- **YOUR OBJECTIVE**:
Could you transcribe all of the data exactly and skip any pictures?

[Source texts of formatted documents]
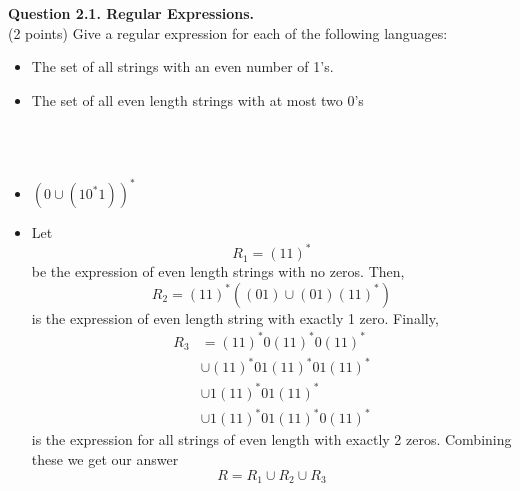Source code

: \documentclass{article}
\newenvironment{question}[2]
{
    {\large \textbf{Question #1.}}\\
    #2\\\\
}{\newpage}
\begin{document}
\begin{question}
    {2.1. Regular Expressions}
    {(2 points) Give a regular expression for each of the following languages:
        \begin{itemize}
            \item The set of all strings with an even number of 1's.
            \item The set of all even length strings with at most two 0's
        \end{itemize}
        \ }
    \begin{itemize}
        \item $(0 \cup (10^*1))^*$
        \item Let \[R_1 = (11)^*\]
              be the expression of even length strings with no zeros. Then,
              \[R_2 = (11)^*((01)\cup(01)(11)^*)\]
              is the expression of even length string with exactly 1 zero.
              Finally,
              \begin{align*}
                  R_3 & =(11)^*0(11)^*0(11)^*       \\
                      & \cup (11)^*01(11)^*01(11)^* \\
                      & \cup 1(11)^*01(11)^*        \\
                      & \cup 1(11)^*01(11)^*0(11)^*
              \end{align*}
              is the expression for all strings of even length with exactly 2 zeros.
              Combining these we get our answer
              \[R = R_1 \cup R_2 \cup R_3\]
    \end{itemize}
\end{question}
\end{document}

- **SOLUTION FOR THIS PROBLEM**:
Source code

: \documentclass{article}
\newenvironment{question}[2]
{
    {\large \textbf{Question #1.}}\\
    #2\\\\
}{\newpage}
\begin{document}
\begin{question}
    {2.1. Regular Expressions}
    {(2 points) Give a regular expression for each of the following languages:
        \begin{itemize}
            \item The set of all strings with an even number of 1's.
            \item The set of all even length strings with at most two 0's
        \end{itemize}
        \ }
    \begin{itemize}
        \item $(0 \cup (10^*1))^*$
        \item Let \[R_1 = (11)^*\]
              be the expression of even length strings with no zeros. Then,
              \[R_2 = (11)^*((01)\cup(01)(11)^*)\]
              is the expression of even length string with exactly 1 zero.
              Finally,
              \begin{align*}
                  R_3 & =(11)^*0(11)^*0(11)^*       \\
                      & \cup (11)^*01(11)^*01(11)^* \\
                      & \cup 1(11)^*01(11)^*        \\
                      & \cup 1(11)^*01(11)^*0(11)^*
              \end{align*}
              is the expression for all strings of even length with exactly 2 zeros.
              Combining these we get our answer
              \[R = R_1 \cup R_2 \cup R_3\]
    \end{itemize}
\end{question}
\end{document}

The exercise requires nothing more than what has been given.